Sustainable Lithium-Ion Battery Recycling: Recovery of Metals in Green Solvents by ICP-OES

Importance of Topic

The rapid growth of lithium-ion battery demand in electric vehicles, electronics, and energy storage has heightened the need for sustainable recovery of critical metals such as lithium, cobalt, and nickel. Recycling spent batteries using green solvents like deep eutectic solutions supports a circular economy, stabilizes metal supply and prices, and reduces environmental impact.

Study Objectives and Overview

This study evaluates the performance of the Agilent 5800 Vertical Dual View ICP-OES equipped with an AVS 7-port switching valve for the rapid, accurate quantification of eight key metals in deep eutectic solvent (DES) leachates. The work employs spiked choline chloride:urea DES samples to simulate real leachates and explores advanced software tools for method development and interference correction.

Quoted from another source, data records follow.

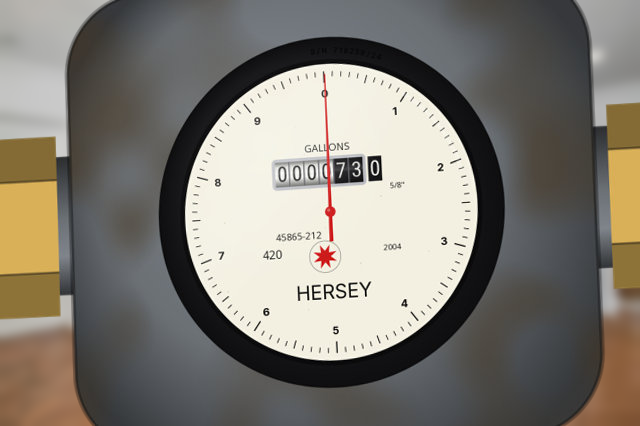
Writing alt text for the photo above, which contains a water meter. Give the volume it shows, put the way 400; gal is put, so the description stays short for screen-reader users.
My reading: 730.0; gal
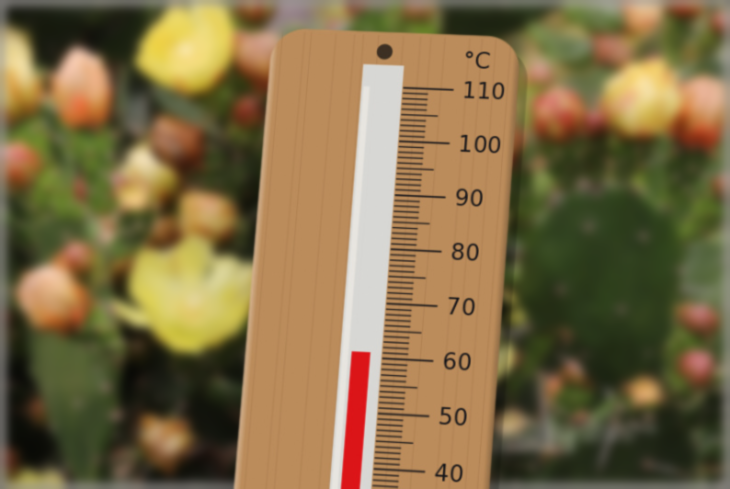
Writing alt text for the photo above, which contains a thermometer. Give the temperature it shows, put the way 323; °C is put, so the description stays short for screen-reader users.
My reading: 61; °C
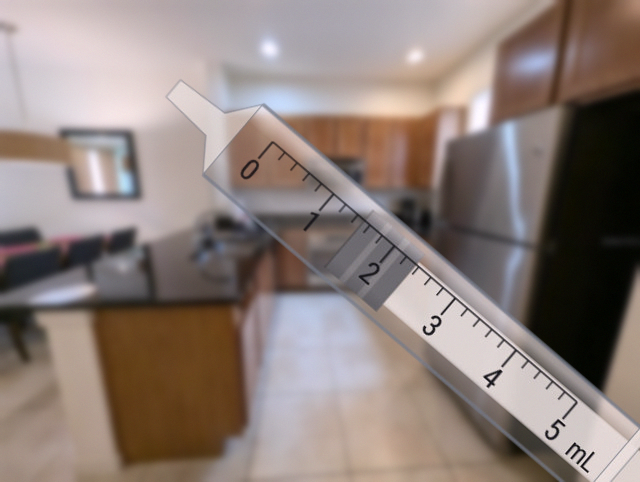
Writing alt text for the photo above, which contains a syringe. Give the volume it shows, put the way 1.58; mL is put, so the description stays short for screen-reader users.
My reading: 1.5; mL
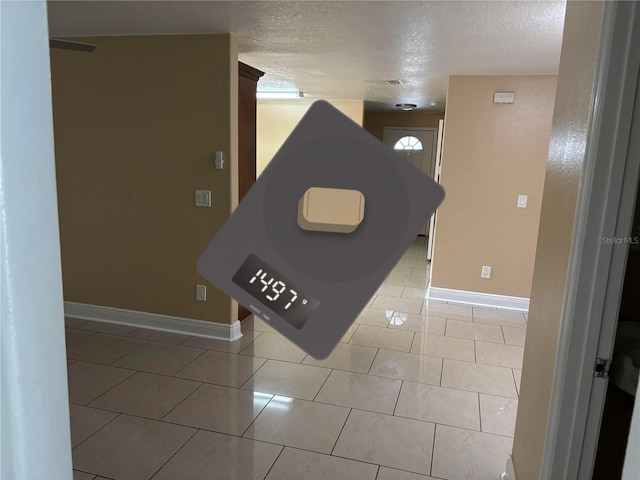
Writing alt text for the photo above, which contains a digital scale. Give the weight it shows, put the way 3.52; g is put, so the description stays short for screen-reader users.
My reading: 1497; g
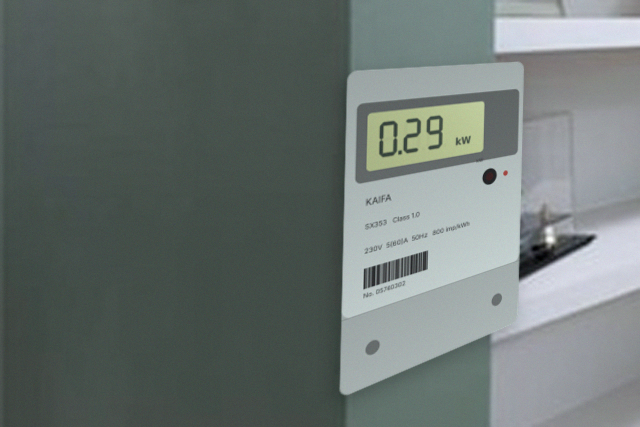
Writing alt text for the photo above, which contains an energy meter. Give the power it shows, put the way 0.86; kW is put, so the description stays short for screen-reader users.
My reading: 0.29; kW
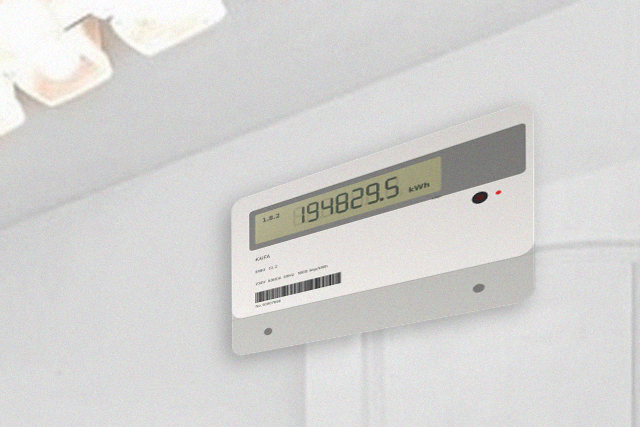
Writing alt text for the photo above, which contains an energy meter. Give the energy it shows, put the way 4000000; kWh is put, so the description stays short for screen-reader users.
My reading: 194829.5; kWh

Methodology and Instrumentation

• Instrumentation: Agilent 5800 VDV ICP-OES, AVS 7 switching valve, SPS 4 autosampler, SeaSpray nebulizer, double-pass glass cyclonic spray chamber, Easy-fit 1.8 mm injector torch
• Software: ICP Expert Pro with IntelliQuant Screening, Fitted Background Correction (FBC) and Fast Automated Curve-fitting Technique (FACT)
• Sample Preparation: ChCl:urea DES (1:2 molar ratio) diluted with 2% HNO₃; spiked solutions at low and high concentration levels; QC and internal standard solutions
• Calibration: Multielement calibration for Al, Co, Cu, Fe, Li, Mn, Ni, and P across 1–100 mg/L and higher ranges with correlation coefficients >0.9999
• Interference Management: FBC for background correction and FACT to resolve Li spectral overlap
• Analysis Workflow: Automated 41 s per sample cycle, reducing argon consumption by 50%

Main Results and Discussion

• Linearity and Precision: All elements showed linear calibration (R > 0.9999) and RSD ≤ 2.2% over seven-hour runs
• Detection Limits: Low LOQs and MDLs achieved for trace analysis after accounting for dilution
• Accuracy: Spike recoveries between 94% and 104% across low and high levels, confirming method reliability
• Stability: 645 analyses over 7 h with recoveries within ±10% and minimal drift
• Software Advantage: IntelliQuant Screening streamlined wavelength selection and calibration range setting

Benefits and Practical Applications

• Environmentally friendly recovery of critical metals using biodegradable solvents
• High-throughput, cost-effective multi-element analysis in complex DES matrices
• Reduced instrument wear and operational costs through automated valve cycling and optimized argon usage

Future Trends and Potential Applications

• Development of novel DES formulations for selective metal leaching
• Integration of inline ICP-OES monitoring in industrial recycling processes
• Creation of certified reference materials for DES matrices to standardize measurements
• Advancement of real-time interference correction and data analytics in complex samples

Conclusion

The Agilent 5800 VDV ICP-OES combined with AVS 7 and IntelliQuant Screening offers a robust, rapid, and precise method for quantifying critical battery metals in deep eutectic solvents, supporting sustainable lithium-ion battery recycling initiatives.

Reference

1. Grand View Research. Battery Market Size, Share & Trends Analysis Report, 2024.
2. Jin S.; Mu D.; Lu Z.; et al. A comprehensive review on the recycling of spent lithium-ion batteries: urgent status and technology advances. Journal of Cleaner Production, 340:130535 (2022).
3. Zhu A.; Bian X.; Han W.; et al. The application of deep eutectic solvents in lithium-ion battery recycling: a comprehensive review. Resources, Conservation and Recycling Advances, 188:106690 (2023).
4. Lu Q.; Chen L.; Li X.; et al. Sustainable and Convenient Recovery of Valuable Metals from Spent Li-Ion Batteries by a One-Pot Extraction Process. ACS Sustainable Chemistry & Engineering, 9(41):13851–13861 (2021).